On the SG, his go-to guitar for over a decade of heavy touring, Savo has little to say because it just returned from a substantial overhaul that included replacing tuners, nut, fret work, and reconditioned electronics. The repairs hit a few snags and took almost two years to complete. The SG was returned the week before our interview.
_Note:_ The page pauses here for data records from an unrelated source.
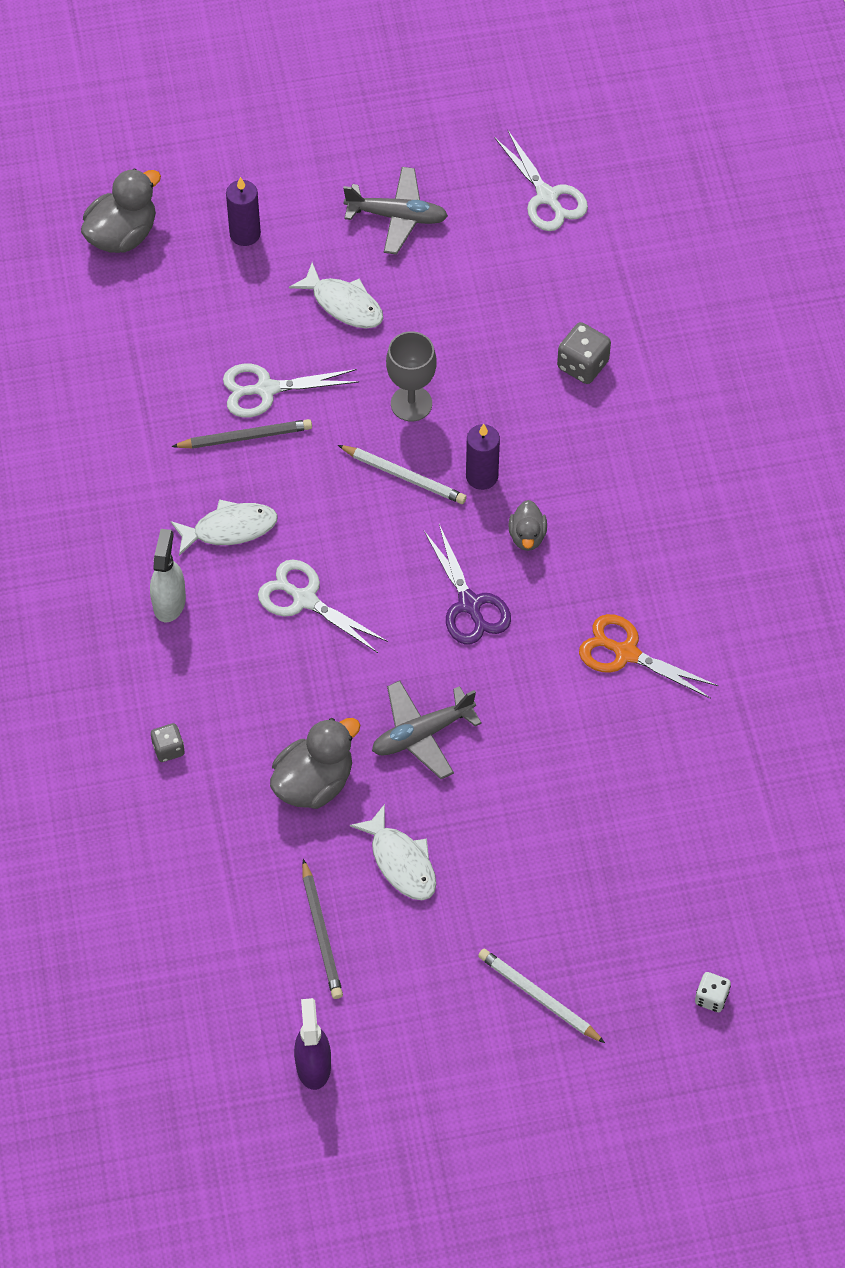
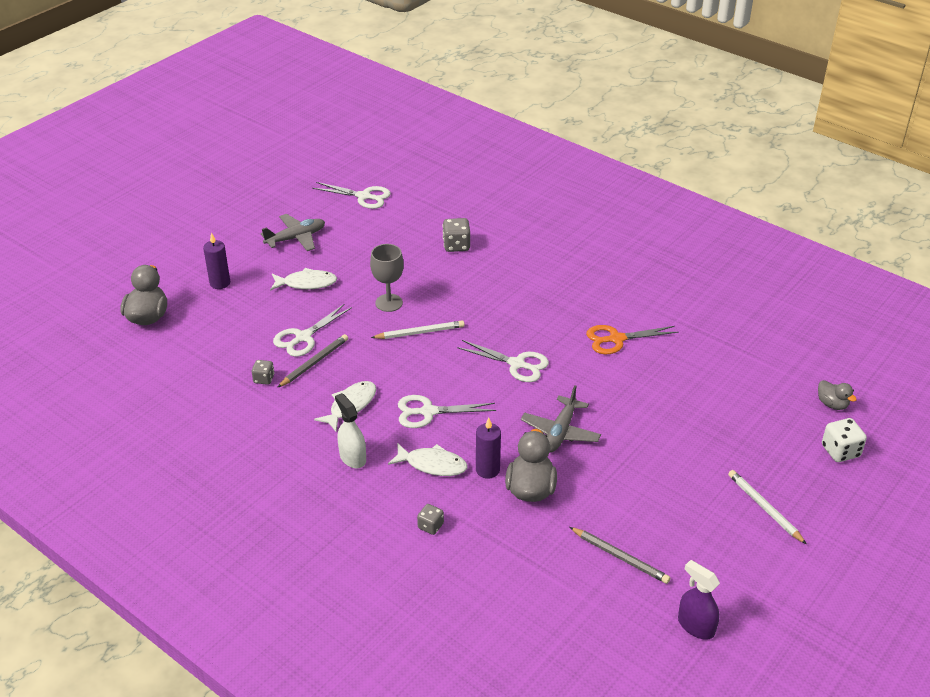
camera: 40 degrees left, 20 degrees down
white fish [350,804,436,900] -> white fish moved to [388,443,468,476]
purple scissors [424,524,511,645] -> white scissors [457,340,549,382]
purple candle [466,424,500,490] -> purple candle moved to [476,418,501,479]
white pencil [478,949,605,1043] -> white pencil turned 60 degrees clockwise [728,470,807,545]
grey duck [508,500,547,551] -> grey duck moved to [818,380,857,410]
white dice [695,972,731,1012] -> white dice [822,418,867,462], size x1.59
none -> grey dice [252,360,274,385]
He shrugs, “That’s what happens when you play the crap out of a guitar for ten or more years…” He hasn’t had the time to re-familiarize himself with his old axe and, in the meantime, has had to turn to his other guitars to fill the gap, “That’s what got me on the Strat thing…just not having this (the SG)…”
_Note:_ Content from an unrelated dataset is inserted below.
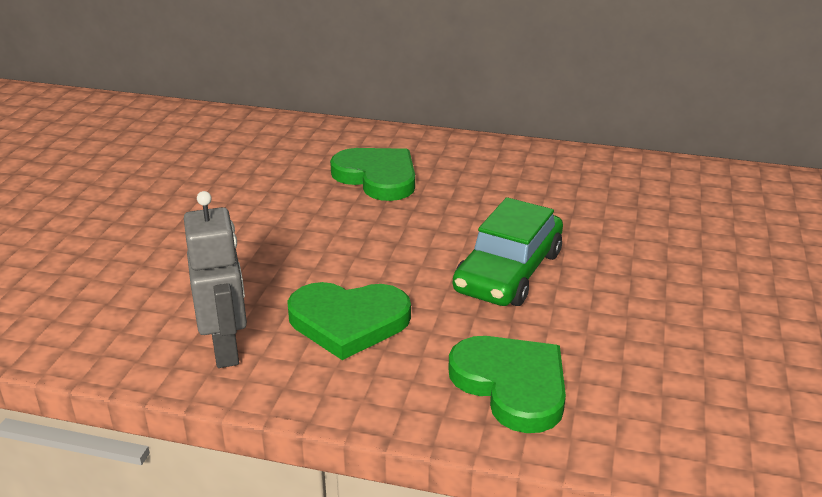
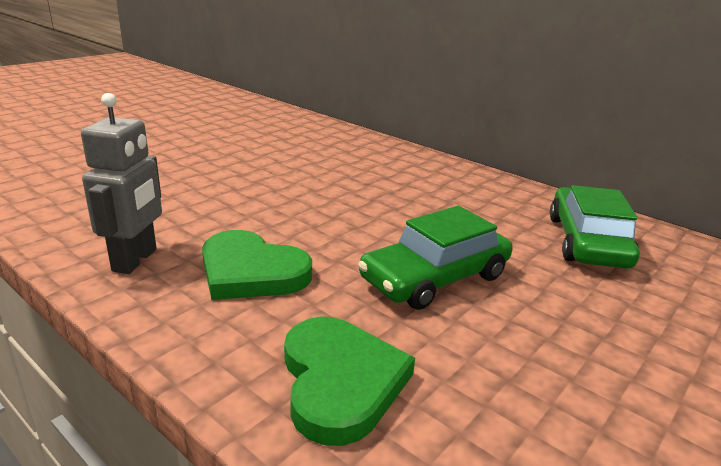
camera: 25 degrees right, 5 degrees down
green heart [330,148,415,201] -> none
none -> green car [550,185,640,268]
And although the Stratocaster was also one of Jeremy’s first “real” guitars, it was only recently that he re-entered into what he calls the Strat world, “This is the first set of Beardspace recordings that I used the Strat for…the studio stuff…and I was so happy with it…I was getting great sounds out of it…I threw it out of my Blues Junior…it was hot and crunchy and Stratty…it sounded great.”
A pair of years or so ago, he also undertook a “weekend adventure” riding a mega-bus all the way to Baltimore to hunt down the D’Angelico, “I wanted a semi-hollow…it’s not like there are so many options… and here’s one…it’s cool…there’s maybe only a handful in the whole region…alright, I’ll buy it.” It was second hand and the stock Seymour Duncan pups that usually equip the Excel were switched out for a set of classic TV Jones humbuckers; the guitar gave the expansive, jazzy sound solid bodies can’t quite achieve and he found it was especially suited for his groups’ more experimental repertoire.
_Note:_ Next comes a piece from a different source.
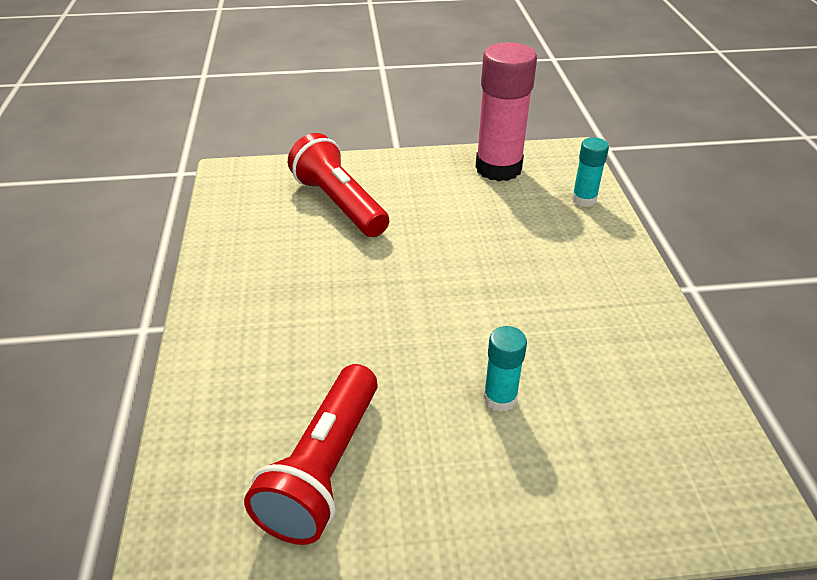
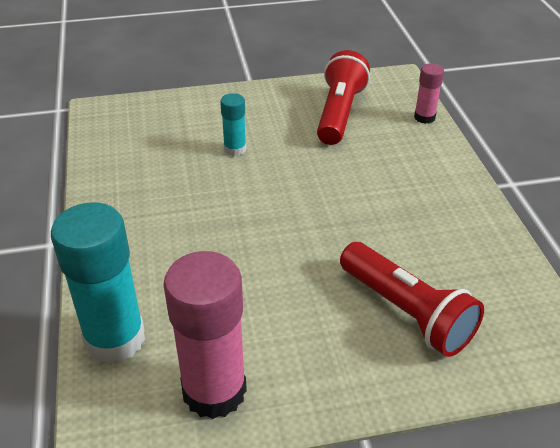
camera: 175 degrees right, 0 degrees up
turquoise glue stick [572,137,609,207] -> turquoise glue stick [51,202,145,364], size x2.00
none -> pink glue stick [414,63,444,124]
He uses D’Addario .10s on all his electrics and has traditionally plucked them with the Dunlop Tortex .75 medium plectrum. Recently, he has switched to the Dunlop .88 finding it more fitting to his present style of playing, “I just went through a bluegrass phase and I was realizing I needed a heavier pick to get that sound.” In the end he found it was great for the electrics, too, “You know what? I actually prefer a heavier pick across the board.”
Speaking about his acoustics, Savo showcased two: a Taylor 114c acoustic/electric, (strung with D’Addario .12s) and a 1940s Ambassador arch top whose origin and history are a mystery; it is, “maybe my favorite guitar,” and is a converted right-handed instrument with a modified nut, bridge and an absent pick-guard. He bought it at Carter’s Music store in Nashville and puts D’Addario .11 silk core strings on it.
He normally plays through one of two amps: a 2x12” Fender Blues Deville or his favorite, a Fender Blues Junior with an Eminence Cannabis Rex 12” speaker. On the one hand, he likes the Deville because “It’s funky…and delivers a lot of low end…(but) it’s a little bit unruly and very loud and it’s very hard to manage…very heavy…The Blues Junior solves those problems for me…I can get it to break up at a low volume and it’s really easy to carry…” He laughs, “I love it! It’s very pretty looking and sounds great.”
Savo works a basic pedal board stocked with some half-dozen pedals that enable him to get the various enhancements he seeks: volume, compression, distortion, delay, boost, reverb, chorus, and a POG (Polyphonic Octave Generator). He particularly likes the POG because it also boasts an attack filter that gives a “synthy” sound to his work.